Alle partijen zijn het erover eens dat er geen makkelijke antwoorden zijn op het probleem van ISIS en al-Qaeda. Het Westen is niet bereid geweest de confrontatie aan te gaan met zijn belangrijkste West-Aziatische bondgenoten – het Saoedische koninkrijk en de Golf-emiraten, waarvan het geld de extremistische netwerken blijft smeren, en waarvan de sjeiks jonge geesten blijven bestoken met gevaarlijke ideeën – waaronder die van het hatelijke sektarisme. Geen westers land heeft afdoende druk op deze landen uitgeoefend om iets te doen.
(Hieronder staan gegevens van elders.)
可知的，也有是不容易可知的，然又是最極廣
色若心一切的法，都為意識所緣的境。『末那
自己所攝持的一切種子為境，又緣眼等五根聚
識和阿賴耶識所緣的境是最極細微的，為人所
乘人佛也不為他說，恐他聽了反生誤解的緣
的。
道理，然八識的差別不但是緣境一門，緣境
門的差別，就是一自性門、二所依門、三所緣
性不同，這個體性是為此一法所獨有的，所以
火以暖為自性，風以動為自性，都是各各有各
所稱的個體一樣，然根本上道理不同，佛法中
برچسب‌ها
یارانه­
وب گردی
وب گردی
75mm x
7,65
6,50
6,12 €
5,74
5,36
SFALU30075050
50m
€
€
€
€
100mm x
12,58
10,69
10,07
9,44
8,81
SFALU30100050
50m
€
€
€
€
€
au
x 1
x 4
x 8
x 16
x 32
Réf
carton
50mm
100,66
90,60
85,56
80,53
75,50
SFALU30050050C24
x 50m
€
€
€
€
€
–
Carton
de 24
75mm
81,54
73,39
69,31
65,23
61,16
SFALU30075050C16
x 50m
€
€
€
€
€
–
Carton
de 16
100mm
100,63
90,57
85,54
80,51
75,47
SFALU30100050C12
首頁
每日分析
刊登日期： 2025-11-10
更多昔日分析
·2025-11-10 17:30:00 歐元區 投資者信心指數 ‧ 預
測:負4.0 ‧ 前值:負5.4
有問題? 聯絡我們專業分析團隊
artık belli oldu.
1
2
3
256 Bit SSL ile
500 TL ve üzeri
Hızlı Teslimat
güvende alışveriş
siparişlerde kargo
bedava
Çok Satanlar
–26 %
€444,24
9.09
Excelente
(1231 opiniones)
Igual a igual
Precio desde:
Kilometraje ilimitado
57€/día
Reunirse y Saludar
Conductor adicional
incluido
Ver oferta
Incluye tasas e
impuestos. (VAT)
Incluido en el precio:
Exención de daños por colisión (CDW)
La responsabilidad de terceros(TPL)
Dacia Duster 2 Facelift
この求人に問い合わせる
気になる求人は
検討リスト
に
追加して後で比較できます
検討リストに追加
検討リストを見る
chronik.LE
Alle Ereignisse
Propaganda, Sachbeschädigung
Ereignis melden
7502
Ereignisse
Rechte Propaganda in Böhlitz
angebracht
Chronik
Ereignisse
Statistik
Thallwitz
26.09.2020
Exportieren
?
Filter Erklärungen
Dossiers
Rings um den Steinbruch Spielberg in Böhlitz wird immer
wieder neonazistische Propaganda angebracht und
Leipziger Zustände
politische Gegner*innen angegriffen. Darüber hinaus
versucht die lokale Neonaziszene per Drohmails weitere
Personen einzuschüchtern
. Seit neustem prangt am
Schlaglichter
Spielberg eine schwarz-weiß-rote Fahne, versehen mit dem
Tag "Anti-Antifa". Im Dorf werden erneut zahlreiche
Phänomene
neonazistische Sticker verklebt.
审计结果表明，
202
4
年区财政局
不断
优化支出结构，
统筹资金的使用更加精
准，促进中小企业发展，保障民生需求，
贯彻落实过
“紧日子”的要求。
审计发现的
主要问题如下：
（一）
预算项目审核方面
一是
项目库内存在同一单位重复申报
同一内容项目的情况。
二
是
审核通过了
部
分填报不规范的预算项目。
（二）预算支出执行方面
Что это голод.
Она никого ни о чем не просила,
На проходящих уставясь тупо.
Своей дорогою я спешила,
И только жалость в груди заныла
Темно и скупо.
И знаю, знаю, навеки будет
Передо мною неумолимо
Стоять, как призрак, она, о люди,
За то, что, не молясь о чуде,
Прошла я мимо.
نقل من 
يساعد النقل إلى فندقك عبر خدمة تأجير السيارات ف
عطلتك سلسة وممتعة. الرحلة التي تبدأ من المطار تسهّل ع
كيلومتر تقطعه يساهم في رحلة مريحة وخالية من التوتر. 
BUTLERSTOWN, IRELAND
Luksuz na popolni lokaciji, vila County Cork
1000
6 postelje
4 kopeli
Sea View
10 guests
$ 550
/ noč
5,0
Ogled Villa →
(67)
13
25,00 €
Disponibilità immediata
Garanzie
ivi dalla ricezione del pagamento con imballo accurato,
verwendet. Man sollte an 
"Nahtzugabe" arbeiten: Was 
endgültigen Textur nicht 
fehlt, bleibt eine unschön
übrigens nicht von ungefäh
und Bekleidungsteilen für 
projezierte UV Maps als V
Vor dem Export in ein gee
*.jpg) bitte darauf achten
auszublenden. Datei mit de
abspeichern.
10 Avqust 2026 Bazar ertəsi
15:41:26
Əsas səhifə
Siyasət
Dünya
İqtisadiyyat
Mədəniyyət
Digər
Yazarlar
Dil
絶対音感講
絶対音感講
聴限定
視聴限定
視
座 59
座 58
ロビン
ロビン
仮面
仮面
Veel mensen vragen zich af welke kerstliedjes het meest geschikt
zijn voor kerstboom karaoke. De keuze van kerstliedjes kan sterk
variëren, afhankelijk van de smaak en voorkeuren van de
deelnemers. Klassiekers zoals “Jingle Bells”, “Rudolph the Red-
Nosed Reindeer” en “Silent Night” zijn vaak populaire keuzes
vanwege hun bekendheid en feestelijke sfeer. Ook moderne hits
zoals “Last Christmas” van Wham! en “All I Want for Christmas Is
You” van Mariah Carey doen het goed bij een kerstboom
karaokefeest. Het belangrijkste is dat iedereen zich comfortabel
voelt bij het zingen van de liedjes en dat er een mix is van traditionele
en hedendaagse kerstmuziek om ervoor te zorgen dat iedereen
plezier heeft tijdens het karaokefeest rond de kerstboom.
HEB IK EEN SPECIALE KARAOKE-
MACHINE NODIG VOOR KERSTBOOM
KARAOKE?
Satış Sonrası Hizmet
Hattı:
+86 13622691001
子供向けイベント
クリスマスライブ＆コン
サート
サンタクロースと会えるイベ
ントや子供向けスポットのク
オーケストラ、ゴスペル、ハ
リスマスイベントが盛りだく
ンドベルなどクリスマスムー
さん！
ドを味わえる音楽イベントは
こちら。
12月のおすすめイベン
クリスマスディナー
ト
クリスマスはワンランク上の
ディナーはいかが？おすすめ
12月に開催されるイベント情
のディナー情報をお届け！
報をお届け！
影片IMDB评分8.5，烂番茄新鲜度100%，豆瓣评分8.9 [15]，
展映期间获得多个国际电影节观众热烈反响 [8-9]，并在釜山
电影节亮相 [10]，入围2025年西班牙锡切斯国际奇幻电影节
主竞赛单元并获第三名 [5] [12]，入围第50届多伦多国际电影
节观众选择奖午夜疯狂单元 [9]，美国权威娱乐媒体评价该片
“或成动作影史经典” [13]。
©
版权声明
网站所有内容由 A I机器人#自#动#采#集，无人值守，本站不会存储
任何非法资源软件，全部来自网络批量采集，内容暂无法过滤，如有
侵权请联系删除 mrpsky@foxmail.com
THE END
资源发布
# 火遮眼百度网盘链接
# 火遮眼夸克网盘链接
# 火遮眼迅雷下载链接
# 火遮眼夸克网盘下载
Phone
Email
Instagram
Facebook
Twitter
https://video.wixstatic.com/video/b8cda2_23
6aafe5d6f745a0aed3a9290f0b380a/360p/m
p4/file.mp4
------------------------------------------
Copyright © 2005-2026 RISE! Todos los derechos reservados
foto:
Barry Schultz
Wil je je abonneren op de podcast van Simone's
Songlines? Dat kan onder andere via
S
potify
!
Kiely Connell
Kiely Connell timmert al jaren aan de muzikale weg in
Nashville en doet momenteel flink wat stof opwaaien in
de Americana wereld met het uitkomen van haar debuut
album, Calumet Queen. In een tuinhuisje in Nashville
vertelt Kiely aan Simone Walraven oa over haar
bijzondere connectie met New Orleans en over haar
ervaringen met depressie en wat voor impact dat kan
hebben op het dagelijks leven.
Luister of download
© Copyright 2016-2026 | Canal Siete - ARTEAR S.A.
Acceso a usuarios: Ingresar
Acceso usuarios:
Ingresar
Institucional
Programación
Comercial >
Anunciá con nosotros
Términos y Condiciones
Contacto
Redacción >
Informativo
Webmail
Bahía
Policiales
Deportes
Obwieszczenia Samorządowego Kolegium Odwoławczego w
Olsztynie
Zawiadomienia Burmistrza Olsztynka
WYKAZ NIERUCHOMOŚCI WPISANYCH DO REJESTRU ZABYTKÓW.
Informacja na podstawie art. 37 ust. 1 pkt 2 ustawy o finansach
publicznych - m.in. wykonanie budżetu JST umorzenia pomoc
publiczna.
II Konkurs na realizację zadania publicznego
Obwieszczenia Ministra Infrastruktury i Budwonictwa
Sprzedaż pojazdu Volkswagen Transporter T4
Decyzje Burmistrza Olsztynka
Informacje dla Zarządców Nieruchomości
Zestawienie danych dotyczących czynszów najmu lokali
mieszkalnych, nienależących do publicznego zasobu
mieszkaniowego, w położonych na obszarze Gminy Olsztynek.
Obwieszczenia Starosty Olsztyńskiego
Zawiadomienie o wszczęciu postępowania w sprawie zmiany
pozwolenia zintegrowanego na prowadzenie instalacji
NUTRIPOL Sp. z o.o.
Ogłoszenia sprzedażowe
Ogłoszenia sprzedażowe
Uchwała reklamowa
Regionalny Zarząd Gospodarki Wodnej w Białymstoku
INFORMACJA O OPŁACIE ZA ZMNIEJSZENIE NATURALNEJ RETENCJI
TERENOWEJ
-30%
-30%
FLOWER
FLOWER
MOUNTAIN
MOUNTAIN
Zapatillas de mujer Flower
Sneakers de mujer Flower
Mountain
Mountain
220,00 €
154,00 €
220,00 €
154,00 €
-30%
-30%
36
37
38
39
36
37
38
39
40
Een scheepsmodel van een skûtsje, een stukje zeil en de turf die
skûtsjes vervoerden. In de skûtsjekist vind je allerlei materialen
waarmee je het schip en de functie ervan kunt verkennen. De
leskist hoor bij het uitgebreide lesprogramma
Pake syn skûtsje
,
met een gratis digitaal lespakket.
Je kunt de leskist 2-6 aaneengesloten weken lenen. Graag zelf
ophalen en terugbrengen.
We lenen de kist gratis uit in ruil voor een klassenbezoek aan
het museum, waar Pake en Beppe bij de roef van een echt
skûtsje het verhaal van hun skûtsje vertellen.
Geen westers land heeft de regerende partij van Turkije gevraagd zijn eigen binnenlandse ambities opzij te zetten en de Koerdische milities de vrije hand te geven om ISIS te bestrijden. Geen westerse macht heeft toegegeven dat hun blijvende logistieke steun voor de handlangers van Qatar, Saoedi-Arabië en Turkije de cyclus van het extremisme heeft gevoed.
Niemand heeft de oproep van een aantal lidstaten van de VN serieus genomen om handelsverdragen en het financieel beleid te herzien, zodat deze landen niet worden gesmoord in chaos, de voedingsbodem van de terreur. In 1992 heeft de liberale leider van Mali, Alpha Oumar Konaré, het Westen gevraagd de afschuwelijke schuldenlast van zijn land kwijt te schelden. Hij kon zijn volk niet uit verdeeldheid en armoede leiden als hij de banken iedere maand moest blijven betalen, en als zijn boeren geen verlichting kregen van het negatieve handelsbeleid. Niemand luisterde. De VS wimpelden hem af, door te zeggen dat “deugdzaamheid zichzelf beloont” – wat betekende dat hij gewoon moest betalen. Konaré kon zijn agenda niet verwezenlijken en trad af. Het land implodeerde. Al-Qaeda nam de tweede stad van Mali, Timboektoe, in. De Fransen bombardeerden hen in 2013. Het land is nog steeds een grote puinhoop. Dat is het resultaat van jaren lang slecht beleid. Niemand maakt zich er druk om. Men is alleen geïnteresseerd in de al-Qaeda van de Maghreb en haar bewegingen.
Westerse beleidsmakers zijn als kleine jongetjes die met hun speelgoed spelen. Ze zien het menselijk leed en de afschuwelijke gevolgen van hun afschuwelijke beleid niet.
We leven in meedogenloze tijden. Er is verschrikkelijk geweld. Er is vreselijk verdriet.
Dit is voor Adel Termos, uit Beiroet, die zijn leven gaf zodat anderen konden blijven leven.